Je crus qu'il s'affecterait de mon inconstance
, Rousseau, Confess. III.
SYNONYME
AFFECTER, SE PIQUER. On a discuté la synonymie de ces deux expressions, qui au fond ne sont aucunement synonymes. Celui qui se pique de probité, n'affecte pas la probité, mais il la possède ou croit la posséder, et s'en rend témoignage. Celui qui affecte la dévotion, en fait parade, impose aux autres, mais ne se trompe pas lui-même, et, dans son cœur, ne se pique pas d'être religieux. En un mot, affecter, c'est simuler, faire paraître au dehors ; se piquer, c'est s'attribuer en soi.
HISTORIQUE
XVe s.

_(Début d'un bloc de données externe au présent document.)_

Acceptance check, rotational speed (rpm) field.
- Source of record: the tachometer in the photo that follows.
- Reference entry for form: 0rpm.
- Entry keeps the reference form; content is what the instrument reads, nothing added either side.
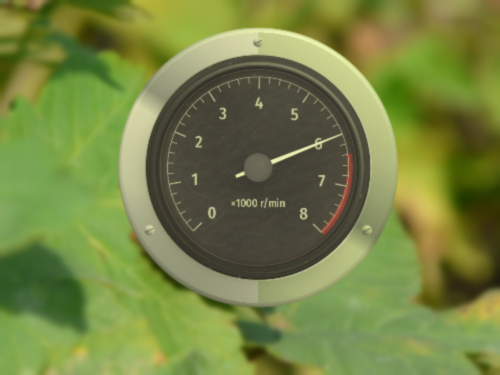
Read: 6000rpm
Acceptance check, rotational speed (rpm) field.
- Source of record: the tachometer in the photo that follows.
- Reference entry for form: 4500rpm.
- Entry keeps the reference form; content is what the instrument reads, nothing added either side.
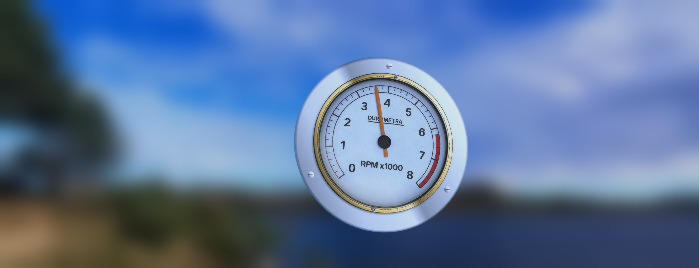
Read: 3600rpm
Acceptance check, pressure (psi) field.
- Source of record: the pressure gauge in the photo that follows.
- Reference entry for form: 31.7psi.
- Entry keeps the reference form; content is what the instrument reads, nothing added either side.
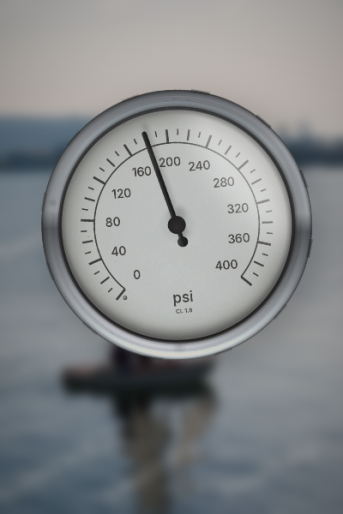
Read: 180psi
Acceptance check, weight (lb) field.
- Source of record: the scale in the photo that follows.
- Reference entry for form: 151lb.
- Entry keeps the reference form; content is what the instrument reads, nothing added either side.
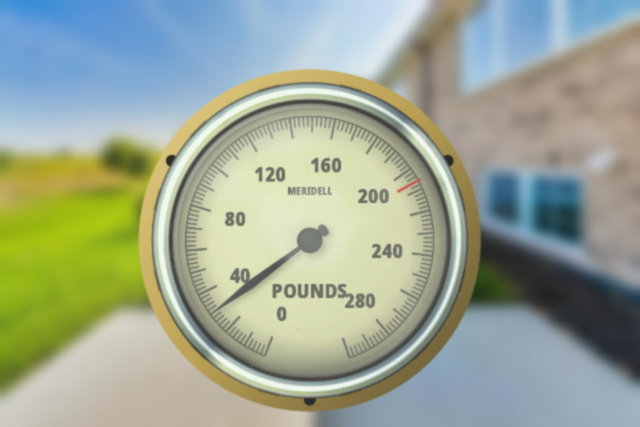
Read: 30lb
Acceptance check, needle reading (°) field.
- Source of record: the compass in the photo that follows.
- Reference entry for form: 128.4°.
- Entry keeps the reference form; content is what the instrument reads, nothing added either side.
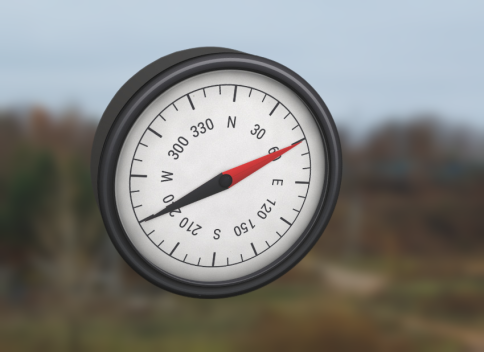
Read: 60°
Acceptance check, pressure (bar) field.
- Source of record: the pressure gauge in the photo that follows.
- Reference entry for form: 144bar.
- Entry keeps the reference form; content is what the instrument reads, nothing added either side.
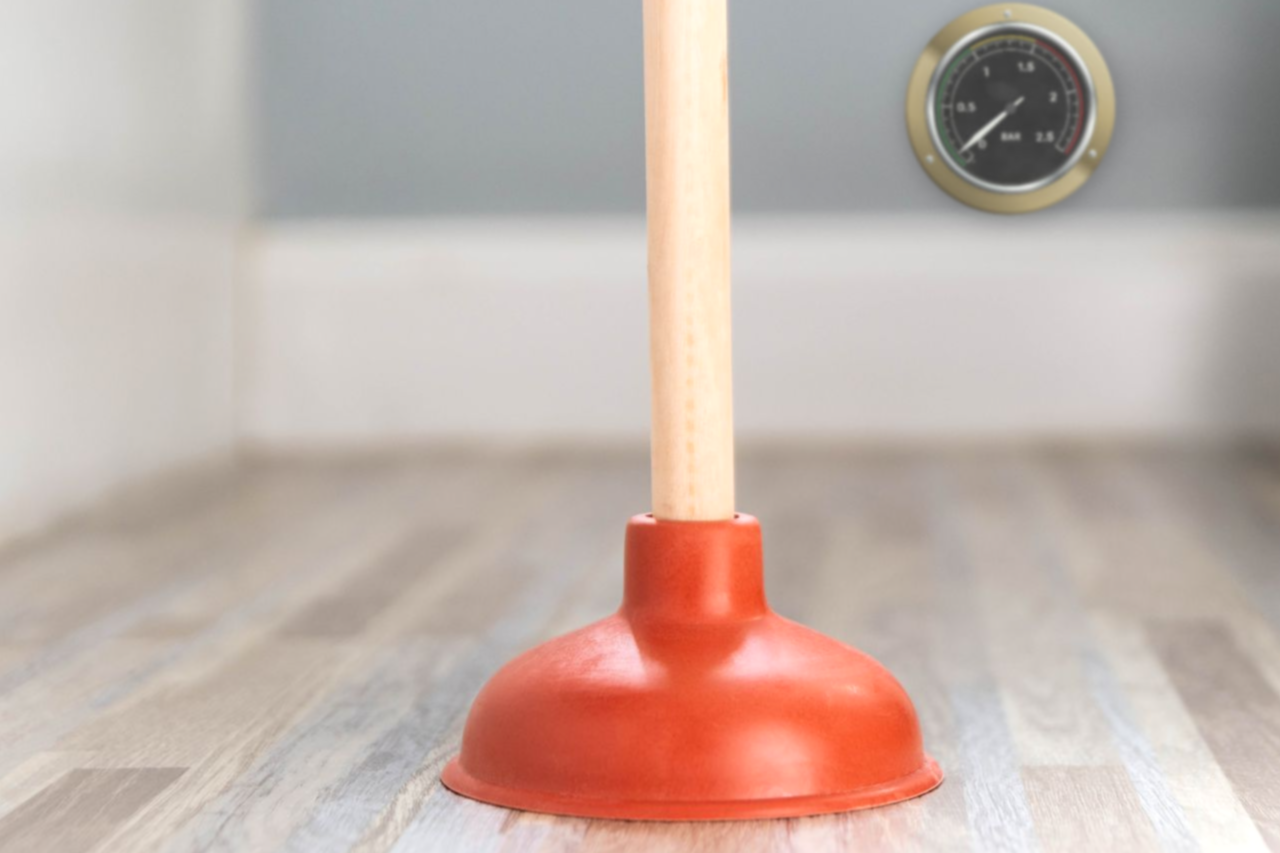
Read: 0.1bar
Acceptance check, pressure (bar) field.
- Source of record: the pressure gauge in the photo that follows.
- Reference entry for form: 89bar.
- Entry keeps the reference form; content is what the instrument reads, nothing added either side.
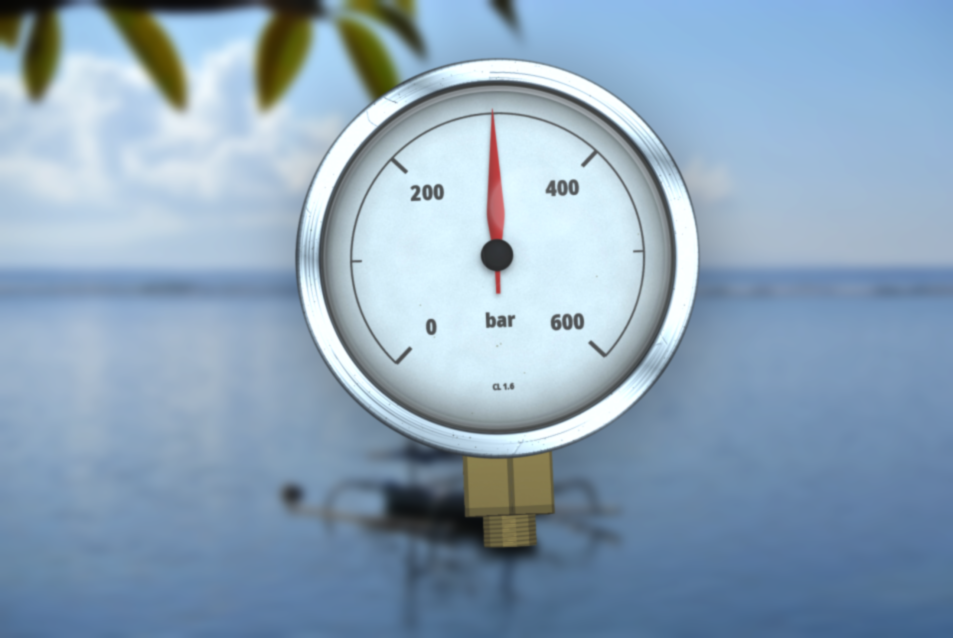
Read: 300bar
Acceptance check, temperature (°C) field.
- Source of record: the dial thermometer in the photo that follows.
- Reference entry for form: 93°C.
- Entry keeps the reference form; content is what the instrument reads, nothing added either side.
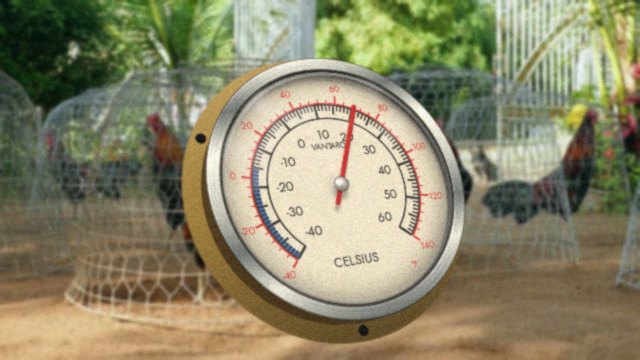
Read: 20°C
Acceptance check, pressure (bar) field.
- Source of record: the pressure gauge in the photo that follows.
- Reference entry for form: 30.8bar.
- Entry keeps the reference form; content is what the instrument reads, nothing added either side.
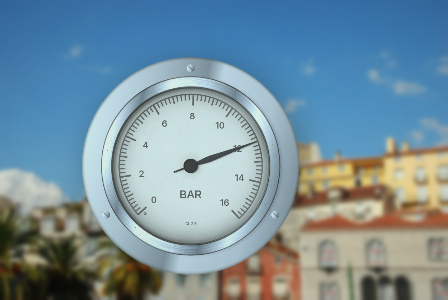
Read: 12bar
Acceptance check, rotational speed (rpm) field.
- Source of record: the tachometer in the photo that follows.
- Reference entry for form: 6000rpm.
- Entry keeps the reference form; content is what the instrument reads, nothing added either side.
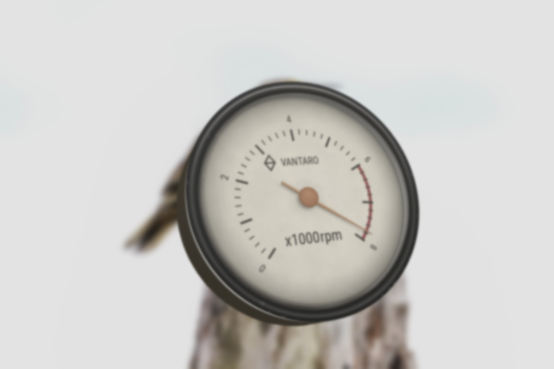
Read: 7800rpm
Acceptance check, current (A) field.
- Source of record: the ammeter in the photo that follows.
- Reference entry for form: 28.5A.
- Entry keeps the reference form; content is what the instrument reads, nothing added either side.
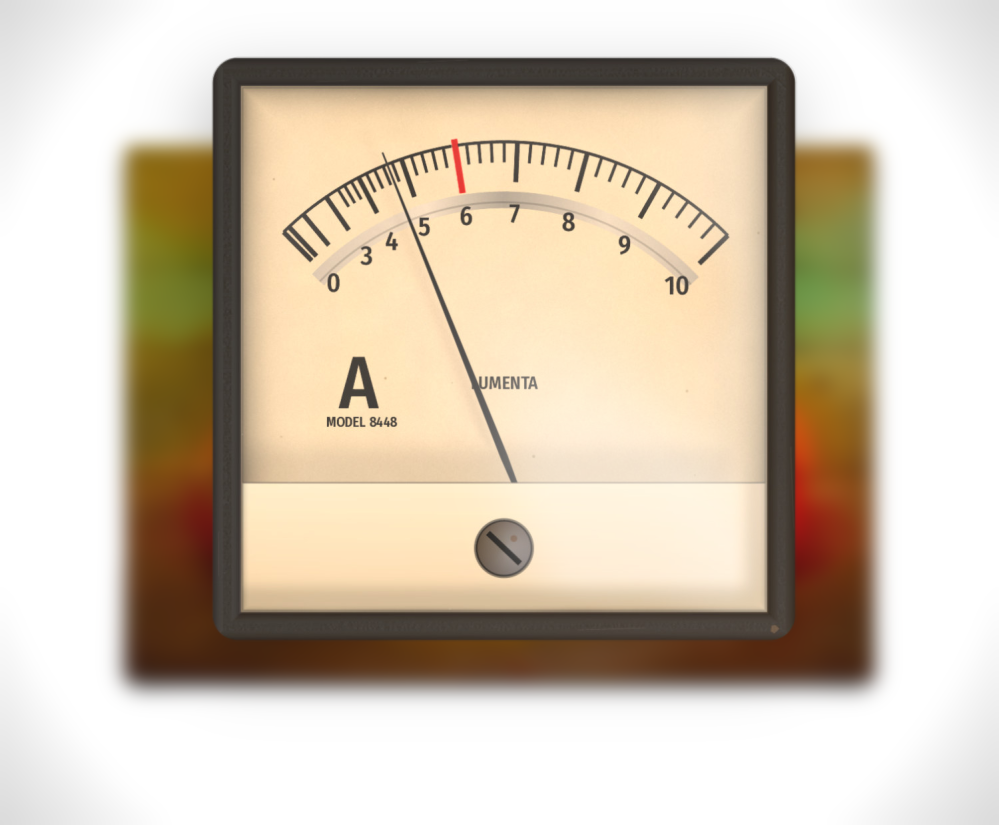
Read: 4.7A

Et y avoit des presbstres ou curez si affectez à mauldicte inclination, que aucuns les refusoient à baptiser
, Juvénal Des Ursins, Charles VI, 1418.
XVIe s. Affecter l'ignorance de qualités si vulgaires
, Montaigne, I, 288. Je n'ay rien jugé de si rude en l'austerité de vie que nos religieux affectent, que…
, Montaigne, III, 289. M. Manlius affecta depuis la royauté
, Montaigne, IV, 160. Pource qu'est le propre subject de l'histoire traitter de toutes hautes matieres, il semble qu'elle leur [aux rois] soit plus particulierement qu'à nulz autres affectée
, Amyot, Préf. 16, 44. Mais tout cela qu'est-ce sinon amasser des occasions affectées d'ingratitude envers la fortune ?
Amyot, de la Tranq. d'âme, 18. Tous les particuliers d'un parti aussi bien que leurs grands n'affectoient [désiraient] qu'un repos de mesme mesure
, D'Aubigné, Hist. II, 3. Il en rendit surtout innocent Monsieur, du portrait duquel coppié avec une douceur affectée il fit present à toutes les personnes qui avoient pouvoir en l'affaire
, D'Aubigné, ib. II, 64.
ÉTYMOLOGIE
Provenç. affectar ; espagn. afectar ; ital. affettare ; de affectare, de ad (voy. À), et factare, fréquentatif de facere (voy. FAIRE). Ce mot n'est pas autre qu'une forme moderne et refaite sur le latin affectare, de l'ancien français affaiter, affeter, affaitier. Aussi ne trouve-t-on affecter qu'au XVe et au XVIe siècle.